Instruções a seguir >> Segundo o excerto, quantos trabalhadores emprega o setor da restauração e hotelaria?

Já os trabalhadores por conta de outrem ficam com o seu rendimento reduzido em 33%, “o que é uma quebra enormíssima, que não lhes permitirá fazer face à situação”.
A mesma sindicalista soma ainda a preocupação com a legislação do lay-off simplificado, “porque não só não respeita os direitos dos trabalhadores no que se refere à remuneração, como pode retirar outros direitos”.
“Temos uma grande preocupação que o Governo nas medidas que está a adoptar não esteja a prevenir uma recessão económica, e o aumento do desemprego. As medidas que estão a tomar são canalizadas para as empresas, o que no caso das micropequenas e médias empresas é importante, mas está a haver muito pouco para os trabalhadores”, remata.
Empresários angustiados
Na restauração e hotelaria, a secretária-geral da associação do setor, Ana Jacinto, diz que a situação é mais dramática à medida que o tempo passa. “Tenho um conjunto enorme de estabelecimentos encerrados, uns por via de diploma próprio, como discotecas e similares, a redução do horário dos bares, e outros por razões de saúde pública para salvaguarda dos seus colaboradores e clientes”, ilustra.
“Tudo isso junto está a criar uma enorme preocupação”, frisa a líder de um setor que emprega mais de 320 mil trabalhadores.
Jacinto apela ao Governo e remete para as 40 medidas que apresentou ao ministro da Economia, Pedro Siza Vieira, para evitar um descalabro no setor.
“Se não formos ajudados e apoiados não é possível manter os postos de trabalho. É isso que não queremos fazer. Não queremos dispensar colaboradores, queremos mantê-los”, enfatiza.
Ana Jacinto diz ainda que a proposta de lay-off desenhada pelo Governo, na prática não se vai aplicar às empresas que representa. “Temos de demonstrar hoje que nos três meses anteriores tivemos uma quebra de 40% na facturação face ao período homólogo, e como sabemos em Janeiro e Fevereiro as empresas ainda estavam num ritmo mais ou menos normal. A quebra abrupta aconteceu em Março”, refere. Ou seja, estes empresários teriam de esperar mais dois meses para conseguirem a demonstração da redução a pique da facturação.
A AHRESP está a pedir ao Executivo que adiante 1000 euros por colaborador, sendo que 50% desse valor ficaria a cargo do Estado. A outra metade, após o período de crise espoletada pelo coronavírus, teria de ser reembolsada pela empresa ao Estado.

Linhas listadas >>

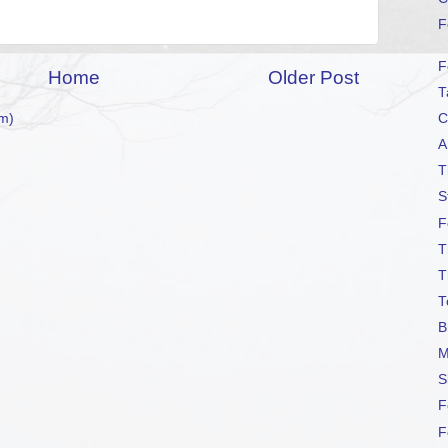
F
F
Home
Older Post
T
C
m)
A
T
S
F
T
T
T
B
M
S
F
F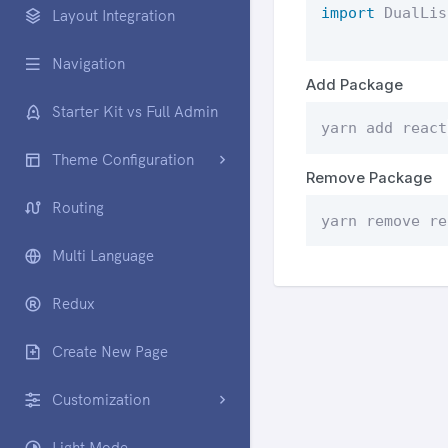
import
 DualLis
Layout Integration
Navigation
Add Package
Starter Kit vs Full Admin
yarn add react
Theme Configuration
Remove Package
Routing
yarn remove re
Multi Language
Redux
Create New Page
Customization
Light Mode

Resposta >> Mais de 320 mil trabalhadores.